Il racconto ci parla di una stagione in cui esistevano culture aziendali solide, distintive. E proprio questa esistenza permetteva ad ogni manager di apportare a questa cultura qualcosa di autentico, legato all’autobiografia, alla storia stessa della terra d’origine, qualcosa maturato nelle personali esperienze. Vediamo oggi invece prevalere la figura di un manager standard, insistentemente propagandata da Business School e da una certa consulenza globalizzata. Un manager anodino, ridotto ad esecutore. Una figura tanto universale quanto povera, impermeabile alle idiosincrasie e alle differenze. “Nelle organizzazioni d’oggi”, commenta il narratore, “suona l’indifferenza nel segnare le marce per lo più solitarie di donne e uomini immersi in un presente duro e incerto”. Sfide martellanti costringono ad egoismo ed utilitarismo. “La solidarietà dell’altro non sempre fruibile”. Su questo sfondo, le figure di Carlo Travi e di Silvius Moser, e del terzo, il manager collega e narratore, pur con i loro dubbi e le loro insicurezze, si stagliano nette. Non come retaggi del passato, ma come esemplari campioni di un auspicabile figura di manager del futuro.
La fertile ambiguità di questo testo fa sì che possa stare da due parti. In due cataloghi. E’ un racconto, una pura opera letteraria. E allo stesso tempo, un sostituto di un saggio o di un manuale per chi debba o voglia seriamente riflettere sul proprio ruolo di manager.
Un serio ed utile percorso formativo rivolto a manager potrebbe consistere in questo. Invitare i manager a leggere il racconto; e riunirsi poi per una giornata, per commentarlo insieme.
Tra i libri di Giuseppe Varchetta, uno dei più significativi resta, dopo quasi venticinque anni, la Cronaca della formazione manageriale in Italia. Libro scritto insieme ad Ugo Morelli, dove però ognuno dei due firma le proprie parole. Vi si ritrova la stessa rispettosa attenzione per la storia, e lo stesso desiderio di tramandare, che si coglie ora in Quei due.

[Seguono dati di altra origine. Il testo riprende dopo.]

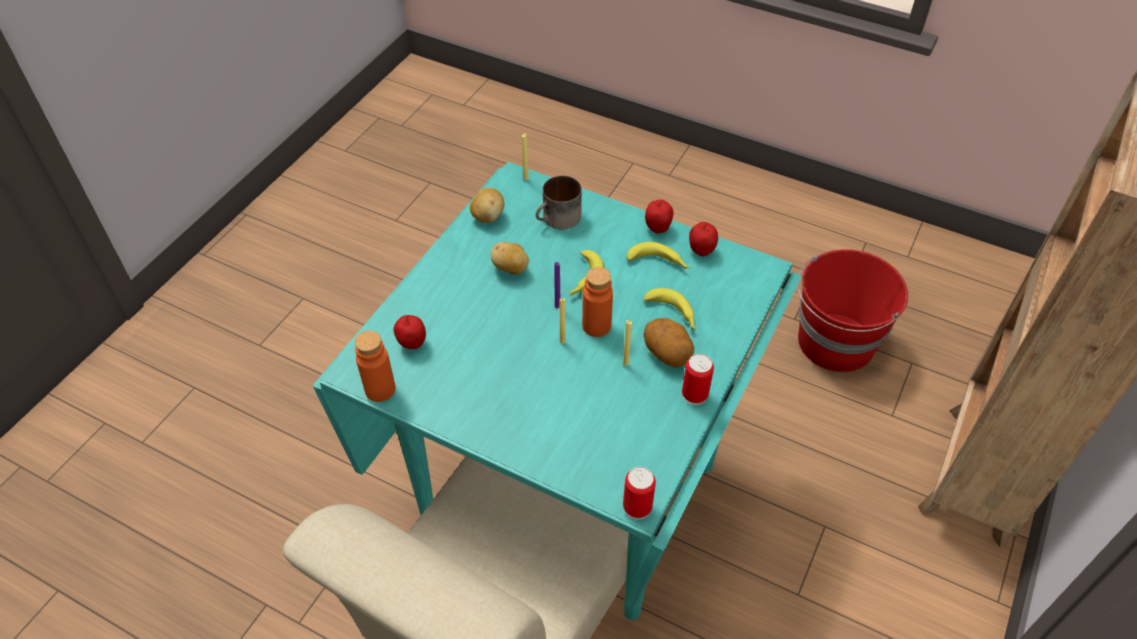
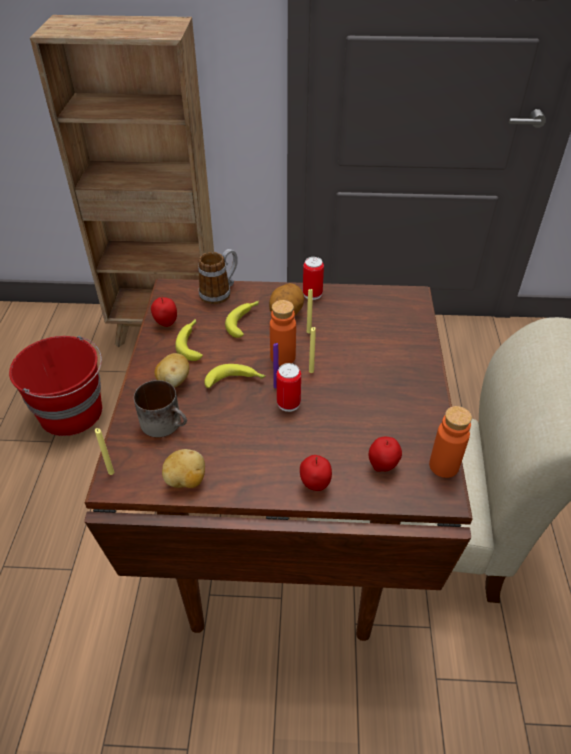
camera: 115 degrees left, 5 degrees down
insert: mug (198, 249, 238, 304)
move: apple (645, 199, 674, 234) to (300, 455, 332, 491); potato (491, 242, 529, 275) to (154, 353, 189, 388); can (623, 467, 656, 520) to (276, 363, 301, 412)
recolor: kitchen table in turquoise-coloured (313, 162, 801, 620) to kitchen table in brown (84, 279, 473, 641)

Quei due si apre con una dedica “Ad Achille Cartoccio e alla sua compassione per le storie dell’organizzazione”. Nella Cronaca della formazione, Varchetta dedica a Cartoccio parole di rispettoso affetto: “L’ho conosciuto nel 1967 l’Achille e lo tengo caro come un tesoro prezioso: dico tutto questo sotto voce ma insieme sicuro che il parlare del mio, nostro privato, anche solo una riga, sia un modo corretto per continuare a narrare un formatore che ha saputo andare oltre le domande che gli sono state poste”.10
Credo si possa dire ora di Pino Varchetta, che è “un formatore che ha saputo andare oltre le domande che gli sono state poste”.